Notice that—generally speaking—the images generated with 100 inference steps are more photo-realistic and clearer than those generated with only 20. Take for example the images of the "man in the hat," which is far clearer in the version with 100 inference steps. Similar logic can be applied to the "oil painting of a snowy mountain village."
"an oil painting of a snowy mountain village" | "a man wearing a hat" | "a rocket ship" | |
---|---|---|---|
num_inference_steps=20 |
|||
num_inference_steps=100 |
To fully understand the utility of diffusion models, it is important to understand the crux of how diffusion models work. We start with an image, say \(x_0\), and we recursively add gaussian noise to it to get noisier and noisier images. We can express this as the following recurrence relation.

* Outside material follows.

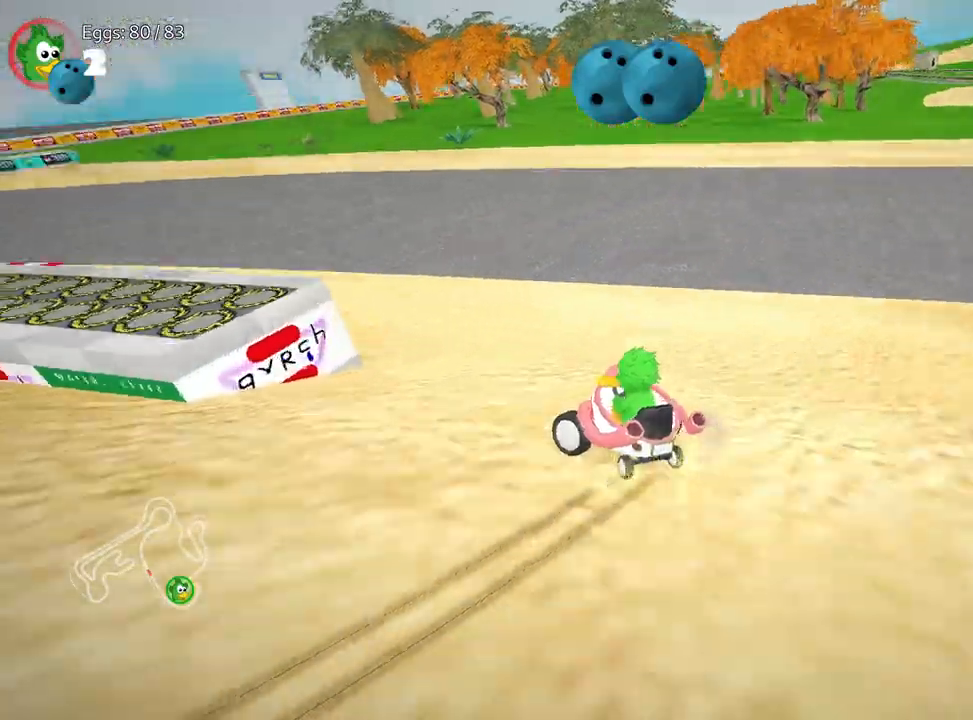
{"keys": ["up"], "events": [[317, "left", "up"]]}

$$x_{i+1} = x_i + z, \quad \text{where } z \sim \mathcal{N}(0, 1)$$We do this for some finite number of timesteps \(T\), where we now have \(x_0\) as the original, clean image and \(x_T\) as the noisiest image. Notice that for the DeepFloyd models, \(T = 1000\), and that the exact amount of noise added at each timestep is determined by noise coefficients, \({\alpha}_t\).
Notice that using the recursive defintion, we get the following.

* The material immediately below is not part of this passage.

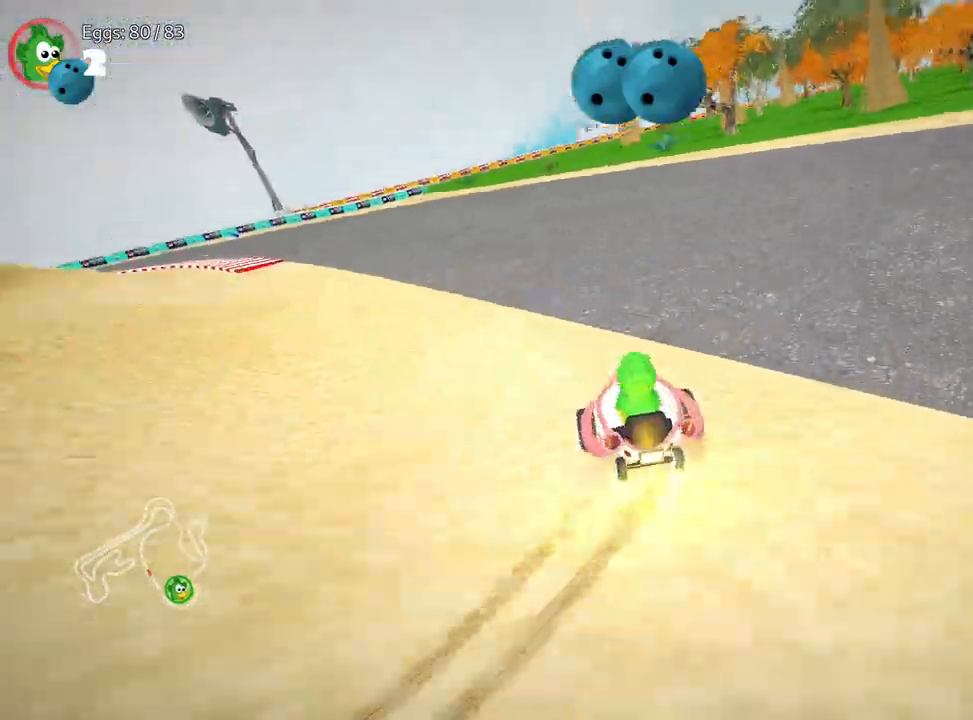
{"keys": ["left", "up"], "events": [[83, "left", "down"], [250, "nitro", "down"], [500, "nitro", "up"]]}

$$x_t = \sqrt{\alpha_t} x_{t-1} + \sqrt{1 - \alpha_t} \epsilon_{t-1}, \quad \epsilon_{t-1} \sim \mathcal{N}(0, 1)$$However, computing this for large \(t\) can become inefficient, and so we can reparameterize this equation as follows. Define the following.
$$\bar{\alpha}_t = \prod_{s=1}^t \alpha_s$$This allows us to compute \(x_t\) directly through properties of normally distributions, and we can now compute it as the following.
$$x_t = \sqrt{\bar{\alpha}_t} x_0 + \sqrt{1 - \bar{\alpha}_t} \epsilon, \quad \epsilon \sim \mathcal{N}(0, 1)$$Using this formula, we can compute various noisy versions of the campanile as shown below.
Before turning to diffusion models for denoising, we will try and use our trusted gaussian blur filtering. Depicted below are the three noisy images from above with a gaussian blur for denoising. Notice that this doesn't really work at all, as it doesn't recover any of the orignal structure, only further blurs the already distorted image.
We we will now use a pretrained denoising network to try and denoise these images. Notice that the model will output an estimate of the noise, which we will then have to scale appropriately before subtracting from the image. Recall that we can simply rearrange the earlier equation to get the following.
$$ x_0 = \frac{x_t - \sqrt{1 - \bar{\alpha}_t} \epsilon}{\sqrt{\bar{\alpha}_t}} $$Using this formula, we get the following contrast between the original image in the top row, noisy image in the middle, and denoised image in the bottom row. Notice that though it's not perfect, it works far better than the gaussian blur from earlier.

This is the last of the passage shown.